# Köderfische kaufen



## JoHo (3. Juni 2007)

hallo,

als neuling und baldiger einsteiger ins köfi-angeln auf zander in der donau würd mich interessieren wo man eigentlich diese köderfische wie z.b. lauben, rotaugen, etc. kaufen kann? gibt es die auch konserviert (eingelegt oder gefroren) im supermarkt oder nur in den angel-geschäften?

bitte um kurze info, wo ihr eure köfis herbekommt, wenn ihr sie nicht am angeltag selber angelts.

grüße
joho


----------



## Mendener (3. Juni 2007)

*AW: Köderfische kaufen*

... googel... doch mal ...


----------



## Quappenjäger (3. Juni 2007)

*AW: Köderfische kaufen*

köfis angeln und dann genug einfrieren! vor allem hast du dann gerade in der kälteren jahreszeit immer köder zur hand und musst wegen ein paar köfis nix im internet bestellen! ( und du hast keine wartezeit bis die köfis da sind sondern du kannst jederzeit spontan los ). für die versandkosten kannst du vom ködermaterial gesehen bestimmt einige köfis aus dem wasser zerren.

★ ★ ★ ★ ★ ★ ★

Schreiben Sie den Forumsthread über Köderfische von „## Quappenjäger (3.“ bis hinunter zu „dem wasser zerren.“ erneut ab, und benennen Sie dabei jedes „köfis“ in „Köderfische“ um.

◆ Datensatzauszüge
★ ★ ★ ★ ★ ★ ★

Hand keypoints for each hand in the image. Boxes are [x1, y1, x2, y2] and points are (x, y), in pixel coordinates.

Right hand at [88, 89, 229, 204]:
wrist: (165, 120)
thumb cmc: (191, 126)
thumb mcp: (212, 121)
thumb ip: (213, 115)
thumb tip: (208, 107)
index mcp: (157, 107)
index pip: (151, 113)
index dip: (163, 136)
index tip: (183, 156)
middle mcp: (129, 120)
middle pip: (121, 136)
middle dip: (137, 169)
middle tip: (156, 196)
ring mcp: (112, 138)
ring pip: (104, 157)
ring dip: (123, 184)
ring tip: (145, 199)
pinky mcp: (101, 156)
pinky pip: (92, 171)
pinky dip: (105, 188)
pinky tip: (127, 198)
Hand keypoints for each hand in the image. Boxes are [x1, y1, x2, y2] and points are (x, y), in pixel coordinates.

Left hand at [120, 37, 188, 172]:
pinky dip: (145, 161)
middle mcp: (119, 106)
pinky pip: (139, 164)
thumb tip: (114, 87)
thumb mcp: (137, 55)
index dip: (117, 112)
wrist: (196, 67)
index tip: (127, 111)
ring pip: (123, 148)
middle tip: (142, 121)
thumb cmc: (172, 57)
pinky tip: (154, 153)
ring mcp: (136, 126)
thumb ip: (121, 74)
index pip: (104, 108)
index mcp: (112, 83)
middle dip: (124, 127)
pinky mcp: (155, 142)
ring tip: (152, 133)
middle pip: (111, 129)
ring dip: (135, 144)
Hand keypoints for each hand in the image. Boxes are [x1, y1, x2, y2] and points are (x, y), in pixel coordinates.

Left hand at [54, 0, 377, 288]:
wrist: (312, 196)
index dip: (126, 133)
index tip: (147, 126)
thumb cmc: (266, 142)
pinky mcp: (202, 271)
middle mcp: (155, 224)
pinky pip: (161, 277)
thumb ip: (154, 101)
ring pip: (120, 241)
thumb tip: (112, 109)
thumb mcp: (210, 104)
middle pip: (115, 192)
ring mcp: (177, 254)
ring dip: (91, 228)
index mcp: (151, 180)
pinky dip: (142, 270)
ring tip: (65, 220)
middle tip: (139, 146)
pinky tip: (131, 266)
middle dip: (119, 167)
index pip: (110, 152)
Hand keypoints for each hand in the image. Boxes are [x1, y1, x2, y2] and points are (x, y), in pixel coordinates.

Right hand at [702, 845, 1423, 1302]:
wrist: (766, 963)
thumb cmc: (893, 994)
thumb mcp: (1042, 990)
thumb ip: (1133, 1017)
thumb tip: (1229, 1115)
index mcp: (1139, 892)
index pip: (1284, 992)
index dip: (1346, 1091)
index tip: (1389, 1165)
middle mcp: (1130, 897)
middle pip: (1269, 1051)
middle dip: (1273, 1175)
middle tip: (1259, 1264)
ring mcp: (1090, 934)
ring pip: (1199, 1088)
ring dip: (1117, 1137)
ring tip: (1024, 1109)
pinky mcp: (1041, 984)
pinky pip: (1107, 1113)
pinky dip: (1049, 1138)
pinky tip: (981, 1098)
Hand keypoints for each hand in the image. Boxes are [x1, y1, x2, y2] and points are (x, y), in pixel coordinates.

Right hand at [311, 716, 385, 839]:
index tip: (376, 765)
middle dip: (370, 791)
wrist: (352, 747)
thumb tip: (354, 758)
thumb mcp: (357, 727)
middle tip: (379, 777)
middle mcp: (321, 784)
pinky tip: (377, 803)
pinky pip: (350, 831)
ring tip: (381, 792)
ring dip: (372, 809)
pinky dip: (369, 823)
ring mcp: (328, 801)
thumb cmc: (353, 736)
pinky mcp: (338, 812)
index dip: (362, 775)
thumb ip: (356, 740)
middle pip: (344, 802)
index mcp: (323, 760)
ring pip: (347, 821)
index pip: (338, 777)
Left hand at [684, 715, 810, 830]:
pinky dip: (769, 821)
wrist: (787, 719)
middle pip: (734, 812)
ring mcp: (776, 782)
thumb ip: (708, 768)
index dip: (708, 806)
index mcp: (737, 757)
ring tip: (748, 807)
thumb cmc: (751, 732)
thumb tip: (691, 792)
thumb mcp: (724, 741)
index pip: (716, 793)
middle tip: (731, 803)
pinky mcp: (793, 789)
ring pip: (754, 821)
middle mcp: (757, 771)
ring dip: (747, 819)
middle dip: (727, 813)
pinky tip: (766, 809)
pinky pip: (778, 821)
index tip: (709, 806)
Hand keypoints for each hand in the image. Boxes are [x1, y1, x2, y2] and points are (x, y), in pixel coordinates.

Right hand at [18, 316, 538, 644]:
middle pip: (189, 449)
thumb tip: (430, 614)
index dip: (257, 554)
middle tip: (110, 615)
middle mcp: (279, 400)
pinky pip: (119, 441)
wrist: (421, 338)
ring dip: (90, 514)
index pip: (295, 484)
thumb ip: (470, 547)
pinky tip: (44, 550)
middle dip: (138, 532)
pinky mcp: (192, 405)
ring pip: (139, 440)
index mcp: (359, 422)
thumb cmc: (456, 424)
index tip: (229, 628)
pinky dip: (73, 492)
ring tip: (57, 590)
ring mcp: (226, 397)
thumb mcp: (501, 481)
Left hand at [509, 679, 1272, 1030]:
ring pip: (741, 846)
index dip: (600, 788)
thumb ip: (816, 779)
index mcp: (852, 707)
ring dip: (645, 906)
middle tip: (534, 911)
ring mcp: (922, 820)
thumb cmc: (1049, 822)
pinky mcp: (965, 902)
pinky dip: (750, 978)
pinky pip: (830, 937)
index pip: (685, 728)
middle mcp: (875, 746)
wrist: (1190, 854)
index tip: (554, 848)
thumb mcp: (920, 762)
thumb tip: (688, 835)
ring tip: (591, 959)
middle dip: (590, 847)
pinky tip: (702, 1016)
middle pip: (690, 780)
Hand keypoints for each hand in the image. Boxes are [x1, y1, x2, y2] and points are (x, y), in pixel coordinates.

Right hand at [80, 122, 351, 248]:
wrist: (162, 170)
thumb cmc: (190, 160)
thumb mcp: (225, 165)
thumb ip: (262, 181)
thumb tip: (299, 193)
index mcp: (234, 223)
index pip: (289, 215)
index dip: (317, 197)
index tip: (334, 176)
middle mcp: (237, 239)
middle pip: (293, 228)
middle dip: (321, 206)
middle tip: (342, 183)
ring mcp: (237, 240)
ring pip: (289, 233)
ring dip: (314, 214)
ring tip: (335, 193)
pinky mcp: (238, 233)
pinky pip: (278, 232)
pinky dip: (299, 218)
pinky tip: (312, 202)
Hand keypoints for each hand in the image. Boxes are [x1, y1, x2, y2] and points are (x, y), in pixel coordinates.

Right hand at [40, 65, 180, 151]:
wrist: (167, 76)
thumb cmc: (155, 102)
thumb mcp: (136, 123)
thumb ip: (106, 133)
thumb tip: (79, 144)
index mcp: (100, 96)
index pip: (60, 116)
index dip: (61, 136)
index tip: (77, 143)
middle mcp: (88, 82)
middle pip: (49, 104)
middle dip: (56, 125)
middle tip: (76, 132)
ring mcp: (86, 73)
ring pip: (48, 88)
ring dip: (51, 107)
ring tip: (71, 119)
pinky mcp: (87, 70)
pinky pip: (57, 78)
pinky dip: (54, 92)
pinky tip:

★ ★ ★ ★ ★ ★ ★

◆ Gelöste Aufgabe
## Quappenjäger (3. Juni 2007)

*AW: Köderfische kaufen*

Köderfische angeln und dann genug einfrieren! vor allem hast du dann gerade in der kälteren jahreszeit immer köder zur hand und musst wegen ein paar Köderfische nix im internet bestellen! ( und du hast keine wartezeit bis die Köderfische da sind sondern du kannst jederzeit spontan los ). für die versandkosten kannst du vom ködermaterial gesehen bestimmt einige Köderfische aus dem wasser zerren.